The parties could have declared that Stefanoff was holding the $344,404.50 Certificate of Deposit in trust for the Hulls, but they did not. As stated above, nothing in the documents indicates that Stefanoff intended to hold the money in trust, and Stefanoff denies that this was his intent. The documents clearly designate the Certificate of Deposit as collateral to secure repayment of the note.
Finally, if Stefanoff were holding the Certificate of Deposit in trust, there would have been no need for Stefanoff to execute the $344,404.50 note. A trust agreement could have provided that a certain amount of the the trust fund be distributed to the Hulls over time until the fund was depleted. Instead, Stefanoff executed the note, legally obligating himself to pay equal monthly installments of principal and interest in the amount of $3,783.88 until December 31, 1991, when the entire unpaid balance became due. The monthly payment was calculated as the amount needed to amortize the note over a twenty year period. The interest earned on the Certificate of Deposit was never equal to the monthly payment required under the note. Therefore, Stefanoff had to use funds other that those generated by the Certificate of Deposit itself to make the note payments. Obviously, had Stefanoff paid off the note, the Hull's security interest in the Certificate of Deposit would have been extinguished and the Certificate of Deposit would have been Stefanoff's free and clear of such security interest. Even if Stefanoff had used the Certificate of Deposit itself to pay the debt, there would have been some money remaining because each monthly payment reduced the principal owing under the note. Any remaining balance from the Certificate of Deposit not used to pay off the note would have belonged to Stefanoff, rather than the Hulls.

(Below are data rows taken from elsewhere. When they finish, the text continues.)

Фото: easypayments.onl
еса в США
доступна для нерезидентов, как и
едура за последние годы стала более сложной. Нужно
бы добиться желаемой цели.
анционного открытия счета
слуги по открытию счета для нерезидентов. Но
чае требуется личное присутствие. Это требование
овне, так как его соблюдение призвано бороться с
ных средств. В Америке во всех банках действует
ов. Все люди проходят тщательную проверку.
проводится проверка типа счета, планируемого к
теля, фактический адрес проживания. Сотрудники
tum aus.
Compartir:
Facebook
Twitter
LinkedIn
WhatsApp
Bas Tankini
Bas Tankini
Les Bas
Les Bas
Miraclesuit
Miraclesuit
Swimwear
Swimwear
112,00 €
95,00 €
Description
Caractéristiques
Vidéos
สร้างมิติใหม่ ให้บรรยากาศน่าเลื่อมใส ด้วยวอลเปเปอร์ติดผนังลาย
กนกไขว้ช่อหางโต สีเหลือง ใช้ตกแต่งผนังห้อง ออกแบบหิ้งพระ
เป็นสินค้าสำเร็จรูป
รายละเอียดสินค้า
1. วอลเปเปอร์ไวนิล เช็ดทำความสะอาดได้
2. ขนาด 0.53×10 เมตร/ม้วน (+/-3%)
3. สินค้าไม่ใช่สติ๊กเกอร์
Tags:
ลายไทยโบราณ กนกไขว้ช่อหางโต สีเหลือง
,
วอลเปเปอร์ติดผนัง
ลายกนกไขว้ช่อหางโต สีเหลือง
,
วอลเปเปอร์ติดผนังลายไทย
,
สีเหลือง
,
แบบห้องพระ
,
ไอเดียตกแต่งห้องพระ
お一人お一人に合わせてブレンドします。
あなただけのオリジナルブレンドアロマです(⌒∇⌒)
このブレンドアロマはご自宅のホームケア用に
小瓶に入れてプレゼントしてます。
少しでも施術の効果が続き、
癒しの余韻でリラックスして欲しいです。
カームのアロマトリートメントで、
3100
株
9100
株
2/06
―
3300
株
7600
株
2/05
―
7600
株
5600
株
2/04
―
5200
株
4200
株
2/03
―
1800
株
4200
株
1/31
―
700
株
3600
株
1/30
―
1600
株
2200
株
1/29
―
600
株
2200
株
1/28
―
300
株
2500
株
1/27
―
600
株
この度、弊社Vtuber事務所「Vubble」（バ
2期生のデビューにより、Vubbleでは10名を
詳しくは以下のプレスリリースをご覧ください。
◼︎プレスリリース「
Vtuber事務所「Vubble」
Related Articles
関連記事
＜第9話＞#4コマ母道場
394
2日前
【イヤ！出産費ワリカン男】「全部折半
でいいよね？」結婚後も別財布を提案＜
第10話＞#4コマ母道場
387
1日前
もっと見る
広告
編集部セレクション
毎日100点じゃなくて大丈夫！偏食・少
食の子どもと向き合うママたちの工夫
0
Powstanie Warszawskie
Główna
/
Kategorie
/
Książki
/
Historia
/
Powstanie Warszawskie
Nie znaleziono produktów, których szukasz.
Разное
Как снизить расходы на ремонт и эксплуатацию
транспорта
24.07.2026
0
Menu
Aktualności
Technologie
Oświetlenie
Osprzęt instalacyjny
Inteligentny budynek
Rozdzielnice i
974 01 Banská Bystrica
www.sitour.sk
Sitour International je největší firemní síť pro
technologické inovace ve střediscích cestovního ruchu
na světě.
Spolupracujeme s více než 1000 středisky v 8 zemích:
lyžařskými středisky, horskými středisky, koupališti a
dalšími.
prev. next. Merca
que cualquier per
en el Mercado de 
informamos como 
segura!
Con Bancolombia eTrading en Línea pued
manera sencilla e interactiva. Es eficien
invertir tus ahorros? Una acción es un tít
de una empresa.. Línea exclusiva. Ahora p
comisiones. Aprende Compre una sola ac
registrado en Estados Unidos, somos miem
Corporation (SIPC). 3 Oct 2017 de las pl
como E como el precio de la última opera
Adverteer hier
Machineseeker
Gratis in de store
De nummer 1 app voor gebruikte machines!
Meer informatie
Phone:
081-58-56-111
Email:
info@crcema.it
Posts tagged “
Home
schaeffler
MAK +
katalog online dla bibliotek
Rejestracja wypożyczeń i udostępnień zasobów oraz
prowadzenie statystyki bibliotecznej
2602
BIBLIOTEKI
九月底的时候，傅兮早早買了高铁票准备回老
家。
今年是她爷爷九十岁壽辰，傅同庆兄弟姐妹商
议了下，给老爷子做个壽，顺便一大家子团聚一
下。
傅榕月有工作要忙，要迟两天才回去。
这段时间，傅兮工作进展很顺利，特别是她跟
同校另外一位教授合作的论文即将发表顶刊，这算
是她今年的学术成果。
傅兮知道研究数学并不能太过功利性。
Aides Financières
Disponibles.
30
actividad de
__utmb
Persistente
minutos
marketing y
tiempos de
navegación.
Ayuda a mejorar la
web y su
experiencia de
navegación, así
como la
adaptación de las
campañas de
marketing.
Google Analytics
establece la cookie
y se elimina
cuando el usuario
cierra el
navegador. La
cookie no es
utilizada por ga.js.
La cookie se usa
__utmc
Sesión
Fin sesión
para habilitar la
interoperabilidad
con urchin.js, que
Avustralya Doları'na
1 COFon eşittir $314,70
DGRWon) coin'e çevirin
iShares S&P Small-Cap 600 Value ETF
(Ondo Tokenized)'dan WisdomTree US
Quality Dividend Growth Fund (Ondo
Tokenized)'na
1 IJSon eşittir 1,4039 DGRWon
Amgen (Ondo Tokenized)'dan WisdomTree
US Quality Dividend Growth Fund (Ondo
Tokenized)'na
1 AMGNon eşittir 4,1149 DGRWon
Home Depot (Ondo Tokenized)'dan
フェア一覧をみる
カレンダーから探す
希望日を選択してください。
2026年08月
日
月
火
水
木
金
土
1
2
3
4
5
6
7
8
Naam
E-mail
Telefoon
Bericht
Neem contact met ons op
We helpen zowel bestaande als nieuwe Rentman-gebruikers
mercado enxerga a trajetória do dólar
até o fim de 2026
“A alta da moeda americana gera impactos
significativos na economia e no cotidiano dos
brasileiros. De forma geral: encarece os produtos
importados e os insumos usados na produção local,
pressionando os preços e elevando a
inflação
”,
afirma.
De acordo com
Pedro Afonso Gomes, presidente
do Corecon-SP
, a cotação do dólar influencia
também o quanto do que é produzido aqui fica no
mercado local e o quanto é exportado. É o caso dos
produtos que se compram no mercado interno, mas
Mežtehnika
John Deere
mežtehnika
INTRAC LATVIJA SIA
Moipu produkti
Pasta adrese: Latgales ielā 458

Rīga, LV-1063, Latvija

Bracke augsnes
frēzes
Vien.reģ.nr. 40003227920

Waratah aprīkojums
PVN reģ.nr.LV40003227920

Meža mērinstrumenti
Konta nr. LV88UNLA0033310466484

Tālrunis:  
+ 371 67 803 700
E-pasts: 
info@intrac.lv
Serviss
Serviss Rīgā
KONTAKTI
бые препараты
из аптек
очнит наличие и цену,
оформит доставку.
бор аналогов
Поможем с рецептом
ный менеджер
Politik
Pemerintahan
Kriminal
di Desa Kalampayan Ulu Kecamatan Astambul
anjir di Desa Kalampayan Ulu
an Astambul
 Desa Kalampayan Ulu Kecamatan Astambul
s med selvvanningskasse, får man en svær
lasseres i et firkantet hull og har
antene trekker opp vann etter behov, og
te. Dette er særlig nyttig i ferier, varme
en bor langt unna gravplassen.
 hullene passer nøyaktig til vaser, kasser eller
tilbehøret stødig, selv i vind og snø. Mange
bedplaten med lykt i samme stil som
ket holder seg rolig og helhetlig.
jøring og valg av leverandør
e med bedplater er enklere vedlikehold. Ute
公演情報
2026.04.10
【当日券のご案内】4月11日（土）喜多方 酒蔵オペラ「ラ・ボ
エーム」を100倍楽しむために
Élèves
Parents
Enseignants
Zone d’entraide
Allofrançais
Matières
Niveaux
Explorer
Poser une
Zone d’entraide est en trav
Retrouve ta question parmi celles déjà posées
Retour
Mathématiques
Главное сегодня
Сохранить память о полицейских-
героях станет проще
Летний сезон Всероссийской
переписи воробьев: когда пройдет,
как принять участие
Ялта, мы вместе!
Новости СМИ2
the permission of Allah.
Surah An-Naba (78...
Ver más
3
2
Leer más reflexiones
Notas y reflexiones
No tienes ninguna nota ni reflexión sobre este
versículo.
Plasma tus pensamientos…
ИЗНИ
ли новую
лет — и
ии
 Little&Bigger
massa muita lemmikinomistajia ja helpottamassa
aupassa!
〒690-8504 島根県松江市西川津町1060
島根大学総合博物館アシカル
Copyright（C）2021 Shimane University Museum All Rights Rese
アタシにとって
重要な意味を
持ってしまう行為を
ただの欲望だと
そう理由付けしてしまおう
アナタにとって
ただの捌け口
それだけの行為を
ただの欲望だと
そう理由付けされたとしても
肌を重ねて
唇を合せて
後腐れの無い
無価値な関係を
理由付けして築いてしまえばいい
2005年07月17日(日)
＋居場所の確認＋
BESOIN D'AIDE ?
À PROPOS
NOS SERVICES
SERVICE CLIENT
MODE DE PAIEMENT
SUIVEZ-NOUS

Therefore, the Court finds that Stefanoff was not acting in a fiduciary capacity with regard to the Certificate of Deposit because the parties did not have the requisite intent to create a trust. Instead, the parties intended for the Certificate of Deposit to serve as collateral for repayment of the note and nothing more.
In the alternative, Plaintiffs contend that Stefanoff embezzled the funds and therefore the debt is excepted from discharge under § 523(a)(4). Embezzlement under § 523(a)(4) is the fraudulent appropriation of property of another by one to *610 whom such property has been entrusted or into whose hands it has lawfully come. In re Wallace, 840 F.2d 762 (10th Cir.1988). As discussed above, the $344,404.50 was never the property of the Hulls. While the Hulls were entitled to receive that amount as consideration for releasing their mortgage, they elected not to receive the money. Instead, they received the $344,404.50 note from Stefanoff secured by collateral in the form of the $344,404.50 Certificate of Deposit. The $344,404.50 Certificate of Deposit was Stefanoff's property, and Stefanoff did not hold the Certificate of Deposit in trust for the Hulls. One cannot embezzle one's own property. In re Belfry, 862 F.2d 661 (8th Cir.1988). Therefore, Stefanoff's conversion of the Certificate of Deposit did not constitute embezzlement under § 523(a)(4).
IT IS THEREFORE ORDERED, ADJUDGED AND DECREED that Plaintiffs complaint under 11 U.S.C. § 523(a)(4) be and hereby is denied and the debt sought to be excepted from discharge is deemed dischargeable.
[1] Ansel Hull died in July of 1985. Thereafter, Stefanoff made separate note payments to Evelyn Hull, individually, and to Evelyn Hull, as representative the Ansel Hull's estate.
[2] See generally G. Bogert, Trusts (6th Ed.1987).